Collected data
⁂
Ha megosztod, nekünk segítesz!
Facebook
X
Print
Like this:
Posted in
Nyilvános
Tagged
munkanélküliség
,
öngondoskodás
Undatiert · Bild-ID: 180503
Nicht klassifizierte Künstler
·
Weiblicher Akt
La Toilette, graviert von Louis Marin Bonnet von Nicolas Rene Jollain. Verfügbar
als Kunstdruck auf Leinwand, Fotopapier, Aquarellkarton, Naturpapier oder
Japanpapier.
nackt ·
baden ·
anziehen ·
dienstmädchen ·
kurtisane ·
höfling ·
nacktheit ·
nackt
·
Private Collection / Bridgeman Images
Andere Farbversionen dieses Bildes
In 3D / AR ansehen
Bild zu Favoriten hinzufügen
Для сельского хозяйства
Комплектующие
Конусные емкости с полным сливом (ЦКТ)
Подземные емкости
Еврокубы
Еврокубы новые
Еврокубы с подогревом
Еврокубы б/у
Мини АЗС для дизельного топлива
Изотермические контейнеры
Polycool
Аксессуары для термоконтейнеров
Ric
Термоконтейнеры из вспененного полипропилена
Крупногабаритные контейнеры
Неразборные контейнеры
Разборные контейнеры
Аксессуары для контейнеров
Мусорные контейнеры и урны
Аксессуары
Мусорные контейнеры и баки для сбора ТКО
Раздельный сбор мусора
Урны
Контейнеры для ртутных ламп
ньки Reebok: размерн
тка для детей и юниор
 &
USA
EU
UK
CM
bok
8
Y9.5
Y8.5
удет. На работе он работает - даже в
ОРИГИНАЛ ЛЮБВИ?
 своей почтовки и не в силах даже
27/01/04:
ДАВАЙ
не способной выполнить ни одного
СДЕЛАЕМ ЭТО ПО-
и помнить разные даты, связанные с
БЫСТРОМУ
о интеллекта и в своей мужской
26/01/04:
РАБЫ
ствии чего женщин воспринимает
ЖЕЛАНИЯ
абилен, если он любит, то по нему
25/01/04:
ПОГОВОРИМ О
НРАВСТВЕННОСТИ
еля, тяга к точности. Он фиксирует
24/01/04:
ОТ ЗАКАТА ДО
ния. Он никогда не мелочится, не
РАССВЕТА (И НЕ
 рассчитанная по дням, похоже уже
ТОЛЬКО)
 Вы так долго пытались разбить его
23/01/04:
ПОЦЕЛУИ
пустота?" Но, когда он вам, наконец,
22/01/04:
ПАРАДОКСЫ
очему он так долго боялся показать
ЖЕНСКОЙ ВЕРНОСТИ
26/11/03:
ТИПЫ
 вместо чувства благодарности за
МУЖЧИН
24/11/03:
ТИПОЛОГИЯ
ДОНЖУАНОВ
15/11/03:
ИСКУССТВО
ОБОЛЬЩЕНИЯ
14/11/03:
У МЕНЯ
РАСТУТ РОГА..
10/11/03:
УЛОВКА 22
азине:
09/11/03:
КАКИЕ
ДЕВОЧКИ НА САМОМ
⁂
### TASK REQUIREMENTS
All records shown above are to be output exactly.

### EXERCISE OUTPUT
Ha megosztod, nekünk segítesz!
Facebook
X
Print
Like this:
Posted in
Nyilvános
Tagged
munkanélküliség
,
öngondoskodás
Undatiert · Bild-ID: 180503
Nicht klassifizierte Künstler
·
Weiblicher Akt
La Toilette, graviert von Louis Marin Bonnet von Nicolas Rene Jollain. Verfügbar
als Kunstdruck auf Leinwand, Fotopapier, Aquarellkarton, Naturpapier oder
Japanpapier.
nackt ·
baden ·
anziehen ·
dienstmädchen ·
kurtisane ·
höfling ·
nacktheit ·
nackt
·
Private Collection / Bridgeman Images
Andere Farbversionen dieses Bildes
In 3D / AR ansehen
Bild zu Favoriten hinzufügen
Для сельского хозяйства
Комплектующие
Конусные емкости с полным сливом (ЦКТ)
Подземные емкости
Еврокубы
Еврокубы новые
Еврокубы с подогревом
Еврокубы б/у
Мини АЗС для дизельного топлива
Изотермические контейнеры
Polycool
Аксессуары для термоконтейнеров
Ric
Термоконтейнеры из вспененного полипропилена
Крупногабаритные контейнеры
Неразборные контейнеры
Разборные контейнеры
Аксессуары для контейнеров
Мусорные контейнеры и урны
Аксессуары
Мусорные контейнеры и баки для сбора ТКО
Раздельный сбор мусора
Урны
Контейнеры для ртутных ламп
ньки Reebok: размерн
тка для детей и юниор
 &
USA
EU
UK
CM
bok
8
Y9.5
Y8.5
удет. На работе он работает - даже в
ОРИГИНАЛ ЛЮБВИ?
 своей почтовки и не в силах даже
27/01/04:
ДАВАЙ
не способной выполнить ни одного
СДЕЛАЕМ ЭТО ПО-
и помнить разные даты, связанные с
БЫСТРОМУ
о интеллекта и в своей мужской
26/01/04:
РАБЫ
ствии чего женщин воспринимает
ЖЕЛАНИЯ
абилен, если он любит, то по нему
25/01/04:
ПОГОВОРИМ О
НРАВСТВЕННОСТИ
еля, тяга к точности. Он фиксирует
24/01/04:
ОТ ЗАКАТА ДО
ния. Он никогда не мелочится, не
РАССВЕТА (И НЕ
 рассчитанная по дням, похоже уже
ТОЛЬКО)
 Вы так долго пытались разбить его
23/01/04:
ПОЦЕЛУИ
пустота?" Но, когда он вам, наконец,
22/01/04:
ПАРАДОКСЫ
очему он так долго боялся показать
ЖЕНСКОЙ ВЕРНОСТИ
26/11/03:
ТИПЫ
 вместо чувства благодарности за
МУЖЧИН
24/11/03:
ТИПОЛОГИЯ
ДОНЖУАНОВ
15/11/03:
ИСКУССТВО
ОБОЛЬЩЕНИЯ
14/11/03:
У МЕНЯ
РАСТУТ РОГА..
10/11/03:
УЛОВКА 22
азине:
09/11/03:
КАКИЕ
ДЕВОЧКИ НА САМОМ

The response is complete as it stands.